Esta afirmación genera preocupaciones sobre la integridad de los datos económicos de India, especialmente mientras economías importantes como EE. UU., China y Japón experimentan un crecimiento más lento.
El principal asesor económico de India, V Anantha Nageshwaran, defendió las cifras del PIB, atribuyendo los cambios a un nuevo año base y a una metodología revisada, sugiriendo que algunos datos pueden ser ajustados al alza o a la baja.
Sin embargo, Garg y opositores políticos argumentan que el gobierno no ha explicado adecuadamente las discrepancias, con el partido Congreso Nacional Indio afirmando que las revisiones del PIB en los últimos cuatro años suman 43 lakh crore (455 mil millones de dólares).

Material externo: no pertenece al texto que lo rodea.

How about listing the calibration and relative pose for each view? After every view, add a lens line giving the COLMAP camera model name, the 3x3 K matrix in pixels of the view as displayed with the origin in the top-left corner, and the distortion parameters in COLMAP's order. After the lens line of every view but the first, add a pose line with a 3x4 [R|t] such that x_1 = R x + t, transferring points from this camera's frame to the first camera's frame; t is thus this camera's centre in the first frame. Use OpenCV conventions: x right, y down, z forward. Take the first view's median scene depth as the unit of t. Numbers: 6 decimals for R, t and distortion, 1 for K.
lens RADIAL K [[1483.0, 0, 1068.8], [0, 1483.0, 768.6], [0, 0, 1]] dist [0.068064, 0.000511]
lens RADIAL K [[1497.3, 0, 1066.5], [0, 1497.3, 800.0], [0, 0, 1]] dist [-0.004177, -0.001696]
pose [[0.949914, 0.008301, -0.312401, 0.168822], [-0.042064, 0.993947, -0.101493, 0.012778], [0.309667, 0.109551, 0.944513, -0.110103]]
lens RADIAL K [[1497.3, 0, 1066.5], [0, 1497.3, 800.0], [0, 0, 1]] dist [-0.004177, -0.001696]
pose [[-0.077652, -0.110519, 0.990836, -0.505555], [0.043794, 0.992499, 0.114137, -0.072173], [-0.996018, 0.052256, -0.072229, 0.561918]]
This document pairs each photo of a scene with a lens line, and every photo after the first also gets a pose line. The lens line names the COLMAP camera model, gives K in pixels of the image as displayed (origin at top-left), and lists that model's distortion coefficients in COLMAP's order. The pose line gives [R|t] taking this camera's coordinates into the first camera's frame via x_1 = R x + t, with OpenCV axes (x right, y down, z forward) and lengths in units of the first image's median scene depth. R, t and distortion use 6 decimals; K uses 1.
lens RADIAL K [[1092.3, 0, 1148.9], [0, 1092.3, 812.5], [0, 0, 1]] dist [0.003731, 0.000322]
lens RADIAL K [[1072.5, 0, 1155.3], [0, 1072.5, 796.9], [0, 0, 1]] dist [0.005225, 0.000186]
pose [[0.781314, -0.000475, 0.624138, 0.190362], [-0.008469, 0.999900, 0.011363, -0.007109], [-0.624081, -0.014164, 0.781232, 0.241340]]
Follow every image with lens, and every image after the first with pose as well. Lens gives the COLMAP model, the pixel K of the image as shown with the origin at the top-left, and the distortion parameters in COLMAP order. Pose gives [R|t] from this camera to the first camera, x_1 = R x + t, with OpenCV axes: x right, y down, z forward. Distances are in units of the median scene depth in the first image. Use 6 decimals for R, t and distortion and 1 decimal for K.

El Fondo Monetario Internacional expresó previamente preocupaciones sobre la precisión de los datos económicos de India, asignándole una baja calificación. Los expertos están divididos; mientras algunos creen que las afirmaciones de Garg son técnicamente defectuosas, otros reconocen posibles errores de estimación en datos anteriores.
A pesar de la controversia, analistas de Standard Chartered Bank y otras firmas sugieren que las cifras de crecimiento reflejan una actividad económica real, impulsada por un aumento en las inversiones y exportaciones, aunque advierten que la sostenibilidad sigue siendo una preocupación en medio de los desafíos económicos globales.